# EXERCISE DESCRIPTION
Reproduce, without any alteration, the lines from the line containing "Crimson Desert Trophy Guide & Roadmap" up to and including the line containing "107 Comments".

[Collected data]
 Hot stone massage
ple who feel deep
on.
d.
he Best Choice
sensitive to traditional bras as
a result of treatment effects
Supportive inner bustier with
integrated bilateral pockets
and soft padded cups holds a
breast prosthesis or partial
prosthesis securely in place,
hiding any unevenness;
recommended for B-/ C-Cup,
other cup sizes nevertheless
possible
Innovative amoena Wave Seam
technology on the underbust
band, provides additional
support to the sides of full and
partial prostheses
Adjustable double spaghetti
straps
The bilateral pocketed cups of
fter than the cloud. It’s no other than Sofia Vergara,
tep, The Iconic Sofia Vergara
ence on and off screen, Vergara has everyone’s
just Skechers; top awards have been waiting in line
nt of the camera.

* * *

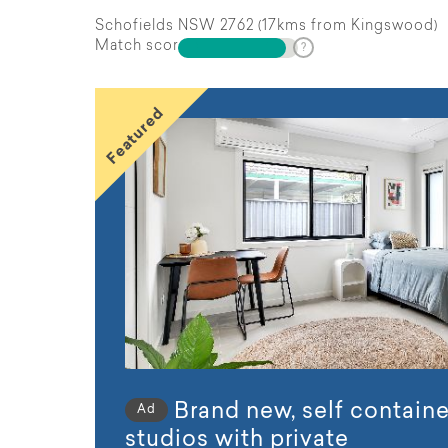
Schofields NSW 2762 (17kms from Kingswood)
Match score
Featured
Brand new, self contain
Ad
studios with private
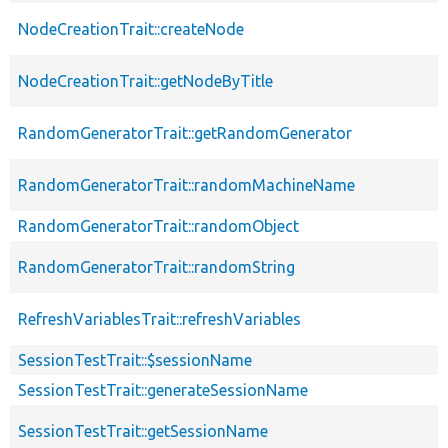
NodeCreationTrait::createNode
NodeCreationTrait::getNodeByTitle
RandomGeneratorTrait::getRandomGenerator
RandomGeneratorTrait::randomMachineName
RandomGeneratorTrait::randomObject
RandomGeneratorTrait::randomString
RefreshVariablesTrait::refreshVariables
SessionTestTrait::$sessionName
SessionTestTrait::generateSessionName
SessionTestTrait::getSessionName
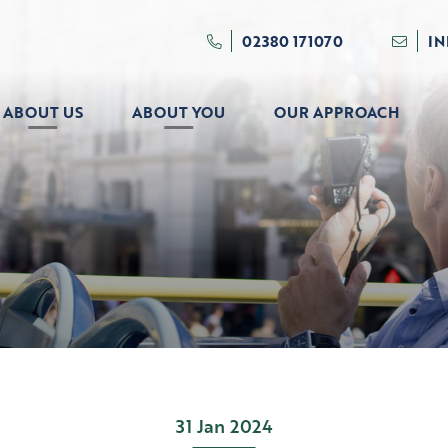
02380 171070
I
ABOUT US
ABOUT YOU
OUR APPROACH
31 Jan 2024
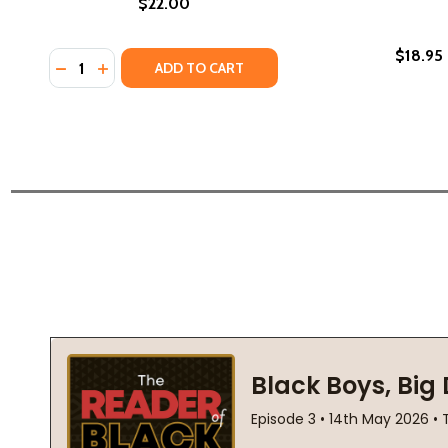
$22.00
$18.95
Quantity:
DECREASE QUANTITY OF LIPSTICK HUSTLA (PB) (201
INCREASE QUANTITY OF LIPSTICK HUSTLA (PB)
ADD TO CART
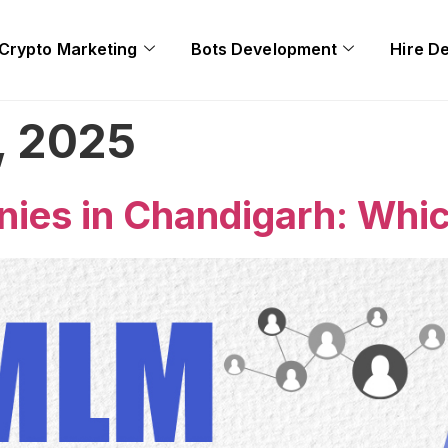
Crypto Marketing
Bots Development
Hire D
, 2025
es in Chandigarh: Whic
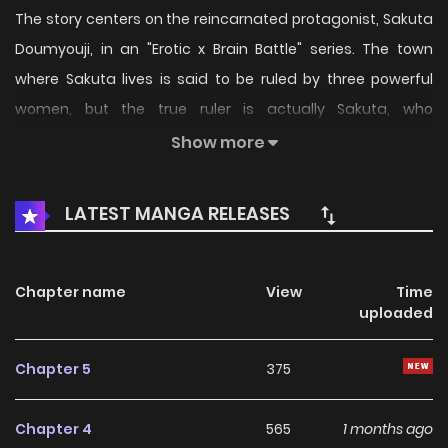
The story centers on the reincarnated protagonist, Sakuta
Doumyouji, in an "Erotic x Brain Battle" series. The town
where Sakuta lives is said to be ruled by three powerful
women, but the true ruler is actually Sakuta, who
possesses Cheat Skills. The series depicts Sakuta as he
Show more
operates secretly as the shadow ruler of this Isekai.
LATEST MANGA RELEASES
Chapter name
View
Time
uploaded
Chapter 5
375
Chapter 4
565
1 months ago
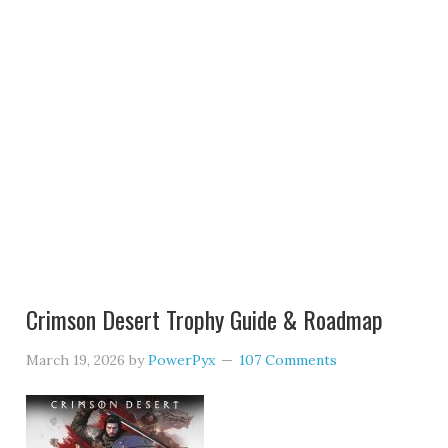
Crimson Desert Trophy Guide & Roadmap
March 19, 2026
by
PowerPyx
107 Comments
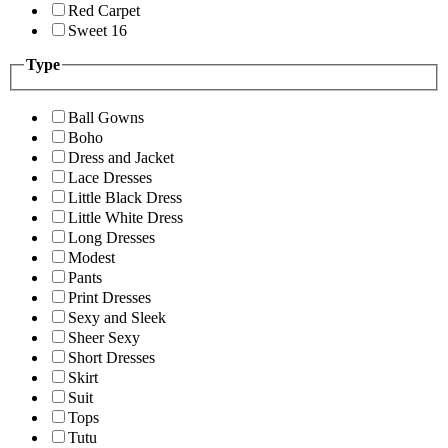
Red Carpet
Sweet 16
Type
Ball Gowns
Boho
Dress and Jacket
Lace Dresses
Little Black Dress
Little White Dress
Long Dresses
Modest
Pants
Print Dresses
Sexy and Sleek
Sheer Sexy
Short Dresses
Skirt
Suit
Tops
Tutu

==

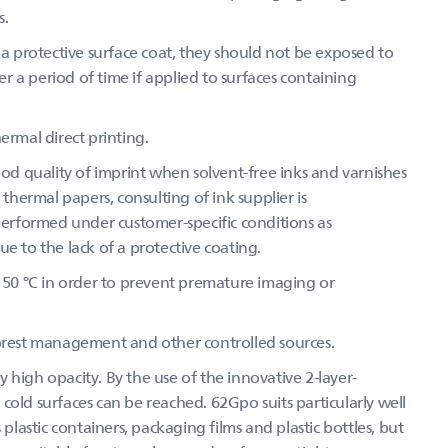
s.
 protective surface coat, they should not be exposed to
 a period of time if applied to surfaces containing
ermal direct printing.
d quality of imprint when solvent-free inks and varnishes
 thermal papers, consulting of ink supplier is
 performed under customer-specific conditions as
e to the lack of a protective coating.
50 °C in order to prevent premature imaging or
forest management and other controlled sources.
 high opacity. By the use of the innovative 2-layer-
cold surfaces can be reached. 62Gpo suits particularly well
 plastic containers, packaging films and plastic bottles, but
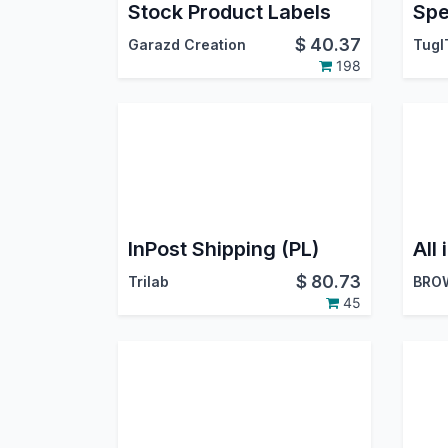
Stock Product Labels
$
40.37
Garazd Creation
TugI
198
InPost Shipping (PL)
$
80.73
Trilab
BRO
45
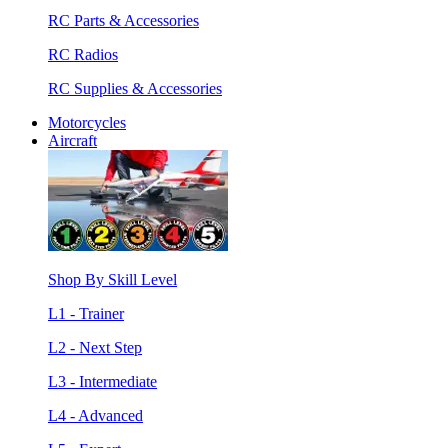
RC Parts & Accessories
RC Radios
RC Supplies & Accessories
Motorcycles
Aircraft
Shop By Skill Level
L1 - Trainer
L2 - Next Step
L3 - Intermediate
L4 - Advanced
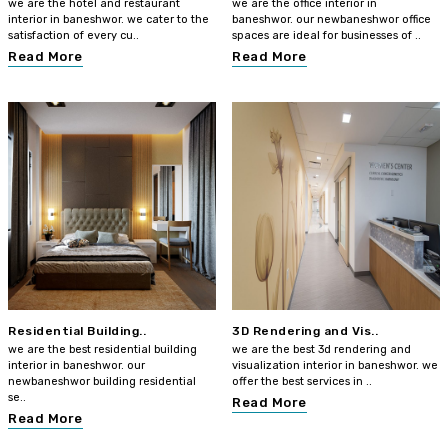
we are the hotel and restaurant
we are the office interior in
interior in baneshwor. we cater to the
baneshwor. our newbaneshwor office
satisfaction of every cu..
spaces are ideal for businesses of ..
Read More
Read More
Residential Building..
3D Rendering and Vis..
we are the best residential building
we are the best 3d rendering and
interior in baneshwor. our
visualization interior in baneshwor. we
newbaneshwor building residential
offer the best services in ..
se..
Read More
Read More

# ANSWER FOR THIS EXERCISE
Crimson Desert Trophy Guide & Roadmap
March 19, 2026
by
PowerPyx
107 Comments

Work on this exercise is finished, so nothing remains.